Copy Markdown View Source

Implements ICU's lookahead-based dictionary word break algorithm for scripts that don't use spaces between words.

This module handles word segmentation for Thai, Lao, Khmer, and Burmese (Myanmar) using the same approach as ICU's DictionaryBreakEngine: a 3-word lookahead with fallback for non-dictionary character sequences.

The algorithm works by:

  1. At each position, gathering all dictionary word candidates (shortest to longest match).

  2. When exactly one candidate exists, accepting it immediately.

  3. When multiple candidates exist, using a 3-word lookahead to select the candidate that leads to the best overall segmentation — preferring the candidate where subsequent words are also found in the dictionary.

  4. When no dictionary word follows a short word, scanning forward through non-dictionary characters until finding a position where dictionary words resume, then combining the non-dictionary stretch with the preceding word.

  5. Absorbing combining marks (Unicode General Category M) into the preceding word so that vowel signs, tone marks, and virama/coeng characters stay attached to their base.

Summary

Functions

Splits a string into word segments using dictionary-based lookahead for the given locale.

Splits a string using the dictionary break algorithm for target-script ranges and a fallback function for other ranges.

Functions

split(string, locale)

@spec split(String.t(), atom()) :: [String.t()]

Splits a string into word segments using dictionary-based lookahead for the given locale.

Returns a list of word segments (strings).
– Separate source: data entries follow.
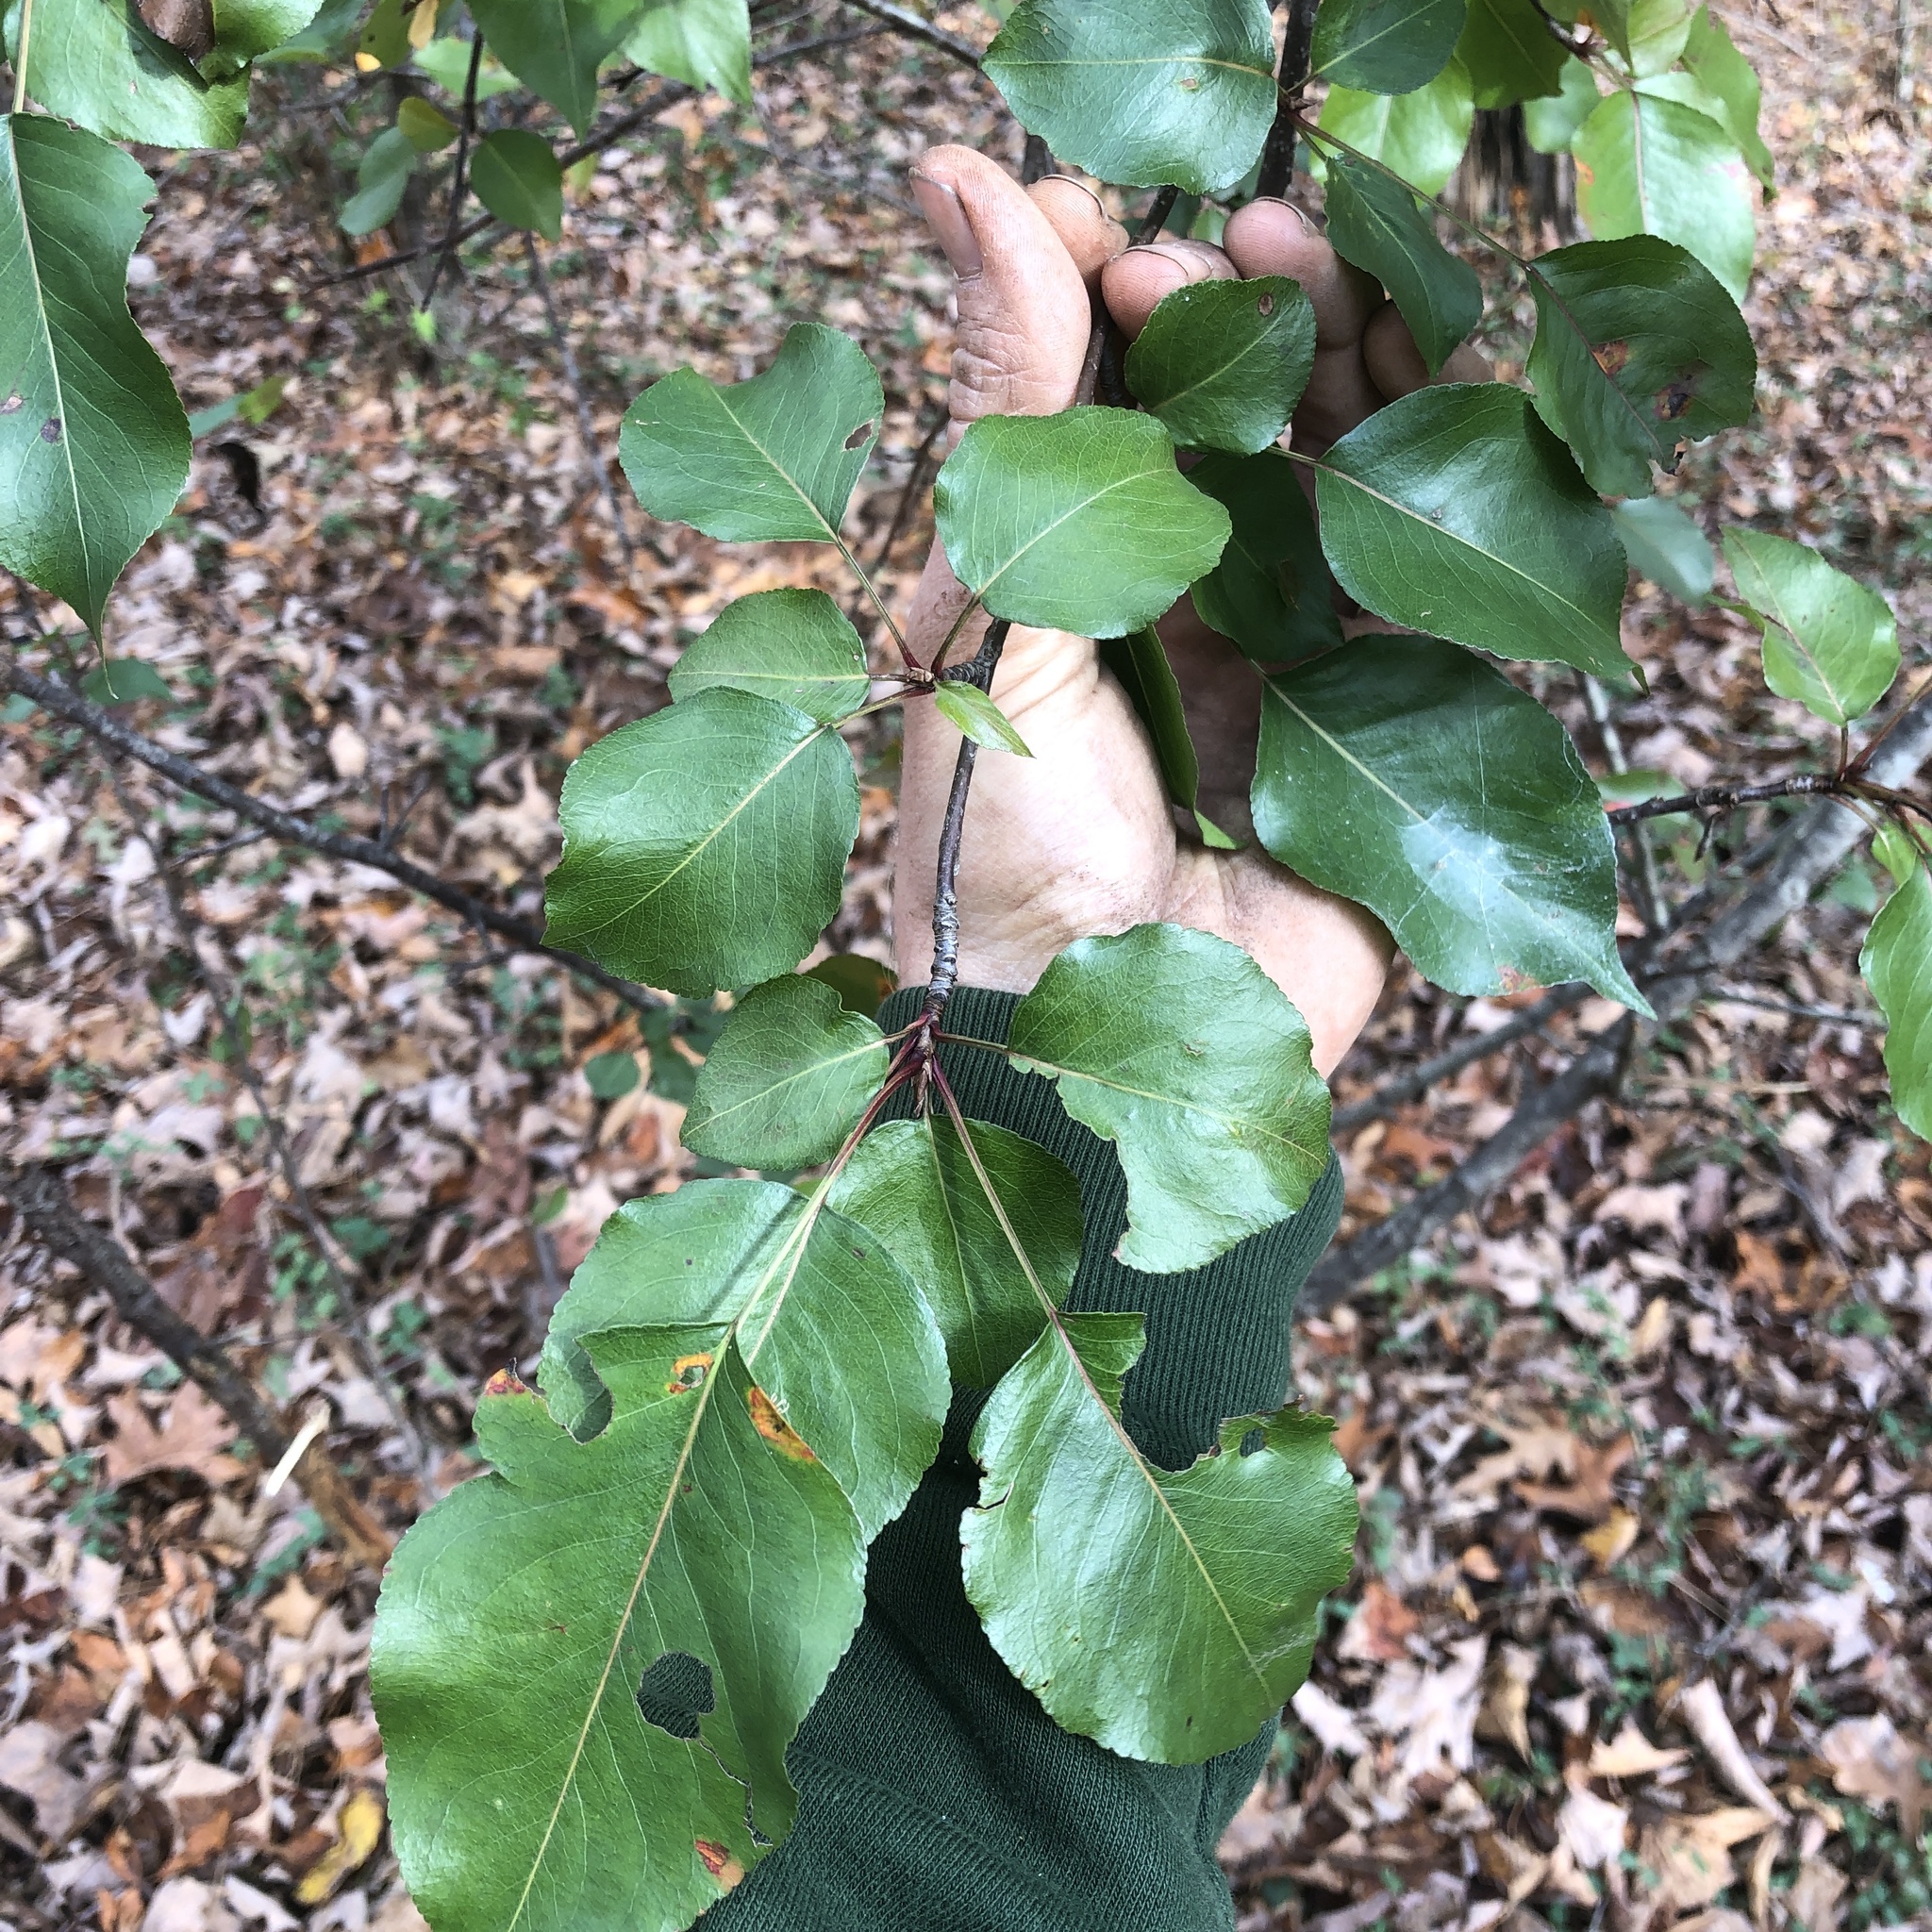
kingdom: Plantae
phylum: Tracheophyta
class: Magnoliopsida
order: Rosales
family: Rosaceae
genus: Pyrus
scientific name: Pyrus calleryana
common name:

Unlike the simple greedy algorithm, this considers multiple word candidates at each position and uses a 3-word lookahead to select the segmentation that produces the most dictionary-valid sequence.

Arguments

  • string is a binary string to segment.

  • locale is a dictionary locale atom (:th, :lo, :km, or :my).

Returns

  • A list of binary strings representing word segments.

split_with_fallback(string, locale, fallback_fn)

@spec split_with_fallback(String.t(), atom(), (String.t() -> [String.t()])) :: [
  String.t()
]

Splits a string using the dictionary break algorithm for target-script ranges and a fallback function for other ranges.

Text is partitioned into ranges belonging to the locale's script and ranges that don't. Dictionary breaking is applied to the former; fallback_fn is called on the latter.